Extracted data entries
======

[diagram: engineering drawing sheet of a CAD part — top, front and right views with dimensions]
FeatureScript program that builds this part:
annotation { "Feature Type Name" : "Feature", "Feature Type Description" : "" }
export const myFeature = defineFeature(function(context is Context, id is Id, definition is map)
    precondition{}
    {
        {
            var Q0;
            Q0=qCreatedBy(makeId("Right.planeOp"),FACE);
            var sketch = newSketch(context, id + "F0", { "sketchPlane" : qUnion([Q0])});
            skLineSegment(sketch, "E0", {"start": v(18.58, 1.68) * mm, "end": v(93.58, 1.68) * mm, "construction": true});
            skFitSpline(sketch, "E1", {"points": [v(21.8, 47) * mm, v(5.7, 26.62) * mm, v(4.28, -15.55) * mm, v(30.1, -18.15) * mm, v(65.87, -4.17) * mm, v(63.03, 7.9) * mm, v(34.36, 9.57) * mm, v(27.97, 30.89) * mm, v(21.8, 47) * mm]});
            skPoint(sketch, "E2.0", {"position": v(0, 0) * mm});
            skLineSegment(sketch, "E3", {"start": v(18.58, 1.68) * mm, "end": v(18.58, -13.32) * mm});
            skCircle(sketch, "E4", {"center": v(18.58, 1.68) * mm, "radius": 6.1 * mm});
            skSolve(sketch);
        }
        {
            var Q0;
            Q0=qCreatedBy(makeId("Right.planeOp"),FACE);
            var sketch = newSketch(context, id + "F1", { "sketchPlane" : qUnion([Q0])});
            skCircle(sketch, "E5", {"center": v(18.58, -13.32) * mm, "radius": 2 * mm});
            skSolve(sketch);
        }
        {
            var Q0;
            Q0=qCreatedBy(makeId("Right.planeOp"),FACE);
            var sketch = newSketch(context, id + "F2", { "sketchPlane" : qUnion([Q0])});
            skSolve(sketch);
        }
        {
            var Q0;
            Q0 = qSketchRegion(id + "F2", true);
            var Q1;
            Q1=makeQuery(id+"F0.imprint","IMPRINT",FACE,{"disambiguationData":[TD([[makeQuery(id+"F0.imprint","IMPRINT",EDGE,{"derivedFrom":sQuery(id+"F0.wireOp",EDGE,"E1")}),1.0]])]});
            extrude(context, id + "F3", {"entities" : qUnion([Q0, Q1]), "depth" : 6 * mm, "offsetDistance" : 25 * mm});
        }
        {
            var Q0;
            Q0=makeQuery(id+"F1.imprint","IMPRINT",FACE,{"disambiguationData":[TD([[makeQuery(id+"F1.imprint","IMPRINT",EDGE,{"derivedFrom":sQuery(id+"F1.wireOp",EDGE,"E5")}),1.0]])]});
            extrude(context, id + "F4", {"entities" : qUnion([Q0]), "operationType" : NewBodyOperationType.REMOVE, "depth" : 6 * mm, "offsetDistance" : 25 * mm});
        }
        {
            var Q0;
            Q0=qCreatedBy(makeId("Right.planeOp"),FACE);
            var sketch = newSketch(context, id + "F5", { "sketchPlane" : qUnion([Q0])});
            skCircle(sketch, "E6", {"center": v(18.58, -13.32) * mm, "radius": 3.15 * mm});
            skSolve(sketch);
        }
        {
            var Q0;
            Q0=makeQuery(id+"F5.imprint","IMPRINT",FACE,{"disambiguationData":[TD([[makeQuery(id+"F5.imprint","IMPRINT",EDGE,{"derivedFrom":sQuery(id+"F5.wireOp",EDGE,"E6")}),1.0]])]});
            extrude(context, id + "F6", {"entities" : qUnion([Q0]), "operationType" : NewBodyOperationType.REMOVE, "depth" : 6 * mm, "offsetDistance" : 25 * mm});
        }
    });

======

*WHAT IS ASKED:* Lay out every line of the records above as a Markdown table with the columns Row and Line, skipping blank lines.

*THE COMPLETED TASK:*
| Row | Line |
|---|---|
| 1 | [diagram: engineering drawing sheet of a CAD part — top, front and right views with dimensions] |
| 2 | FeatureScript program that builds this part: |
| 3 | annotation { "Feature Type Name" : "Feature", "Feature Type Description" : "" } |
| 4 | export const myFeature = defineFeature(function(context is Context, id is Id, definition is map) |
| 5 |     precondition{} |
| 6 |     { |
| 7 |         { |
| 8 |             var Q0; |
| 9 |             Q0=qCreatedBy(makeId("Right.planeOp"),FACE); |
| 10 |             var sketch = newSketch(context, id + "F0", { "sketchPlane" : qUnion([Q0])}); |
| 11 |             skLineSegment(sketch, "E0", {"start": v(18.58, 1.68) * mm, "end": v(93.58, 1.68) * mm, "construction": true}); |
| 12 |             skFitSpline(sketch, "E1", {"points": [v(21.8, 47) * mm, v(5.7, 26.62) * mm, v(4.28, -15.55) * mm, v(30.1, -18.15) * mm, v(65.87, -4.17) * mm, v(63.03, 7.9) * mm, v(34.36, 9.57) * mm, v(27.97, 30.89) * mm, v(21.8, 47) * mm]}); |
| 13 |             skPoint(sketch, "E2.0", {"position": v(0, 0) * mm}); |
| 14 |             skLineSegment(sketch, "E3", {"start": v(18.58, 1.68) * mm, "end": v(18.58, -13.32) * mm}); |
| 15 |             skCircle(sketch, "E4", {"center": v(18.58, 1.68) * mm, "radius": 6.1 * mm}); |
| 16 |             skSolve(sketch); |
| 17 |         } |
| 18 |         { |
| 19 |             var Q0; |
| 20 |             Q0=qCreatedBy(makeId("Right.planeOp"),FACE); |
| 21 |             var sketch = newSketch(context, id + "F1", { "sketchPlane" : qUnion([Q0])}); |
| 22 |             skCircle(sketch, "E5", {"center": v(18.58, -13.32) * mm, "radius": 2 * mm}); |
| 23 |             skSolve(sketch); |
| 24 |         } |
| 25 |         { |
| 26 |             var Q0; |
| 27 |             Q0=qCreatedBy(makeId("Right.planeOp"),FACE); |
| 28 |             var sketch = newSketch(context, id + "F2", { "sketchPlane" : qUnion([Q0])}); |
| 29 |             skSolve(sketch); |
| 30 |         } |
| 31 |         { |
| 32 |             var Q0; |
| 33 |             Q0 = qSketchRegion(id + "F2", true); |
| 34 |             var Q1; |
| 35 |             Q1=makeQuery(id+"F0.imprint","IMPRINT",FACE,{"disambiguationData":[TD([[makeQuery(id+"F0.imprint","IMPRINT",EDGE,{"derivedFrom":sQuery(id+"F0.wireOp",EDGE,"E1")}),1.0]])]}); |
| 36 |             extrude(context, id + "F3", {"entities" : qUnion([Q0, Q1]), "depth" : 6 * mm, "offsetDistance" : 25 * mm}); |
| 37 |         } |
| 38 |         { |
| 39 |             var Q0; |
| 40 |             Q0=makeQuery(id+"F1.imprint","IMPRINT",FACE,{"disambiguationData":[TD([[makeQuery(id+"F1.imprint","IMPRINT",EDGE,{"derivedFrom":sQuery(id+"F1.wireOp",EDGE,"E5")}),1.0]])]}); |
| 41 |             extrude(context, id + "F4", {"entities" : qUnion([Q0]), "operationType" : NewBodyOperationType.REMOVE, "depth" : 6 * mm, "offsetDistance" : 25 * mm}); |
| 42 |         } |
| 43 |         { |
| 44 |             var Q0; |
| 45 |             Q0=qCreatedBy(makeId("Right.planeOp"),FACE); |
| 46 |             var sketch = newSketch(context, id + "F5", { "sketchPlane" : qUnion([Q0])}); |
| 47 |             skCircle(sketch, "E6", {"center": v(18.58, -13.32) * mm, "radius": 3.15 * mm}); |
| 48 |             skSolve(sketch); |
| 49 |         } |
| 50 |         { |
| 51 |             var Q0; |
| 52 |             Q0=makeQuery(id+"F5.imprint","IMPRINT",FACE,{"disambiguationData":[TD([[makeQuery(id+"F5.imprint","IMPRINT",EDGE,{"derivedFrom":sQuery(id+"F5.wireOp",EDGE,"E6")}),1.0]])]}); |
| 53 |             extrude(context, id + "F6", {"entities" : qUnion([Q0]), "operationType" : NewBodyOperationType.REMOVE, "depth" : 6 * mm, "offsetDistance" : 25 * mm}); |
| 54 |         } |
| 55 |     }); |